My perspective on work life balance might be slightly different from the historical definition. When you get to pursue your passion and love what you do (like I do), there is no such thing called a perfect balance of work and family time. Especially as an entrepreneur, it’s impossible to not be obsessed while building a world-changing startup. There are moments of balance on any given day that I describe as ‘moments of presence’ which matter most in ensuring quality time and leads to a happier and more fulfilled life.


You’re right, there isn’t a perfect balance every day. What has worked for you to help maintain the balance despite the difficulty?

A practice that I’ve created many years ago when some normalcy existed in life was to put my phone away for a few hours every day to be fully present when I was home with my daughter. Particularly in the last year, with the pandemic, all our work lives have been affected in some way and spending time in nature, going on walks together, playing board games and cooking with my daughter are activities we both enjoy and bond over. I do my best to avoid any and all distractions and be fully present with her, a few times a week which allows us to form a stronger and deeper relationship. In my opinion, the quality of time matters more than the length of time.

Personally, practices like meditation, breathwork and journaling have been hugely helpful. I have also been fortunate to have a community of friends, mentors and entrepreneurs for support when necessary.

What skills have you learnt as a working parent that have also helped you at work?

There are more parallels between parenting and entrepreneurship than one might think. In fact, parenting is much harder because there is no blueprint as every child is unique. Parenting has no instruction manual or a lean startup methodology. Although, what I have learned and cultivated in the recent years is empathy, patience, openness and logic. Sounds simple but you’ll appreciate this and understand better if you are a parent.

Whether it’s team building, multi-tasking, communication strategies, negotiating skills, time management, prioritization, etc… Working parents, especially mothers, are the most equipped to translate these skills to workplaces.


There are many different views about working moms. What do you think are the main misconceptions? Do you have any guidance you can share?

Sadly, there are many myths about working moms, that they are not committed at work or focused on a career path and that they can’t have both a successful career and a family. As mentioned earlier, there are qualities in a working mother that are valuable in work environments. With gender biases gaining more attention and calls for action towards equal pay and gender parity, etc… It is important for children to see both parents play an equal role in society. It’s particularly important for women to be good role models in their daughters’ lives. In fact, working moms raise more independent and emotionally mature kids and my daughter is an example of that. Also, there was a research study a few years ago that discovered that adult kids of working moms are high achievers at work and are happier as well.


What would be the one piece of advice you would give to a working parent?

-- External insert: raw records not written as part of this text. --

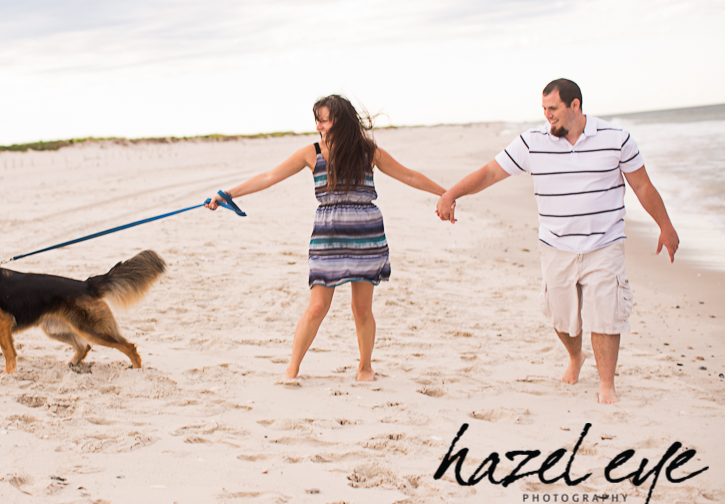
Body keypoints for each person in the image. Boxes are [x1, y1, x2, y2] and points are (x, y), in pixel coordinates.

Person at [435, 79, 679, 404]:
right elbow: (491, 173)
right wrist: (452, 193)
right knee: (563, 319)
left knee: (605, 315)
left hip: (604, 243)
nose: (548, 116)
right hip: (555, 245)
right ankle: (575, 357)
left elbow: (643, 186)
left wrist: (665, 225)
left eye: (554, 109)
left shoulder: (616, 139)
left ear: (574, 105)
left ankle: (607, 384)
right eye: (544, 110)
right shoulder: (532, 143)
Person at [208, 95, 446, 382]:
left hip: (365, 235)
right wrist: (227, 194)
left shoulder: (369, 152)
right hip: (328, 236)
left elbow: (408, 176)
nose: (319, 125)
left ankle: (365, 367)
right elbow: (269, 177)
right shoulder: (312, 153)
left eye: (324, 119)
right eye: (317, 119)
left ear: (340, 120)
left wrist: (446, 193)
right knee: (318, 306)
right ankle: (292, 369)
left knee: (361, 309)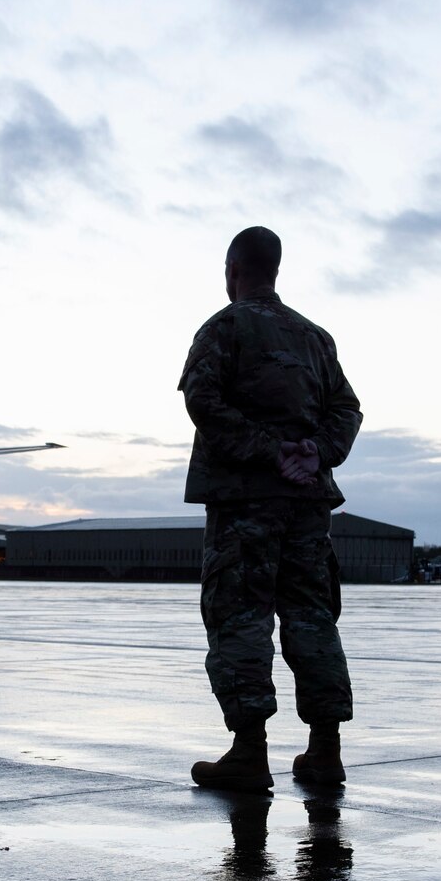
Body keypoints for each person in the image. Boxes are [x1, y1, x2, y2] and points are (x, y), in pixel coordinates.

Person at [180, 226, 362, 791]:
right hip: (307, 506)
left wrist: (269, 451)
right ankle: (325, 750)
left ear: (233, 269)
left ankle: (249, 751)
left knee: (240, 617)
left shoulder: (224, 327)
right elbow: (347, 409)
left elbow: (202, 400)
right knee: (312, 617)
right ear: (274, 272)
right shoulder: (315, 337)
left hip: (246, 506)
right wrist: (313, 453)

Communication is important in any relationship whether it’s personal or professional, but there isn’t enough emphasis being placed on communication with our children from a very young age. Creating a positive environment, where kids feel safe and comfortable enough to communicate anything to us is extremely important.

My daughter and I have different practices and routines (for instance, daily sharing of gratitude, highs, lows, monthly and quarterly check-ins with structured questions allowing a safe space for sharing, etc…) that have evolved over time and has helped us achieve better communication gradually and strengthened our mom-daughter relationship.